According the press reports two hackers hi-jacked the comcast.net domain by breaking into the owners online web-account at Network Solutions. OK, for all those who are still not clear aboute the rules of the game:
1. DO NOT hack anything without written consent
2. DO NOT brag to anyone about your "illegal" hack, including the press.
3. DO NOT get raided by the feds unless you are fully clothed.
Apparently, Defiant has learned his lesson about #3, unfortunately he's still not clear on #1 and #2.
"I slept in my clothes, because the last time they came, I was in my underwear with my dong hanging out and sh*t," Defiant said of a past raid.
nothing worse than getting arrested and not looking good :)
Doesn't "Little Bobby Tables" (http://xkcd.com/327/) live at "69 Dick Tard Lane" (http://chicagoist.com/2008/05/30/comcast_hackers.php)?
Sorry, I could not resist. =)
Best quotes I have seen in quite some time.

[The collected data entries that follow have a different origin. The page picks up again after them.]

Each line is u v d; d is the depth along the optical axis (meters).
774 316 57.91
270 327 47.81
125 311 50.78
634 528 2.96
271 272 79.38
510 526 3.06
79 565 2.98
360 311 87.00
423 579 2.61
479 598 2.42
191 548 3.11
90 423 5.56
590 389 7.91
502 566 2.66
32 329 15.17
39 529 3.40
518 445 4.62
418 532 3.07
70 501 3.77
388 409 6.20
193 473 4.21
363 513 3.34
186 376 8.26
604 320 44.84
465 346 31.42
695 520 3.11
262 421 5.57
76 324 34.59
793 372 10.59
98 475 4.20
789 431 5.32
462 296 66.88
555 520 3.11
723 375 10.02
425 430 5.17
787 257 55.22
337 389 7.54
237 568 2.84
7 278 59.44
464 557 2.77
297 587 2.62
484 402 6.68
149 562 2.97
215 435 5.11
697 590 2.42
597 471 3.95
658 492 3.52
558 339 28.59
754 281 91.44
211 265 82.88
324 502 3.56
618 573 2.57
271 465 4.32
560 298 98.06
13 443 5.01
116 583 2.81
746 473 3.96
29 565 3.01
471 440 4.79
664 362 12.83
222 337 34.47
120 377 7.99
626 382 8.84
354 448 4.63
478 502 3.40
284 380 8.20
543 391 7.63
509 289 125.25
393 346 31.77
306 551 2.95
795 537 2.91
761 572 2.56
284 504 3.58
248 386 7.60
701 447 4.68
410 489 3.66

I wonder how many other people live on Dick Tard Lane.
The "Little Bobby Tables" comic, while humorous, provides somewhat incorrect advice. Although "sanitizing database inputs" is on the right track - the better advice is to instruct the security aware programmer to use parameterized queries with binding of all variables when building a query. "Sanitizing database inputs", which implies input validation, is not nearly enough to protect against SQL Injection.
I would like to know what Jeremiah thinks about this kind of hacks.
Comcast wasn't hacked directly but through another domain. What if comcast had to carry out PCI compliance? They would have probably passed it but they would have been still hackable through third party vulnerabilities. On domains not interested by a pci compliance process. I wrote up my thinking about this here
PCI requires you to check/vouch for the security of your online service providers. In this case it would have or should have included the domain registrar. This will continue to be an attractive target for hackers moving forward.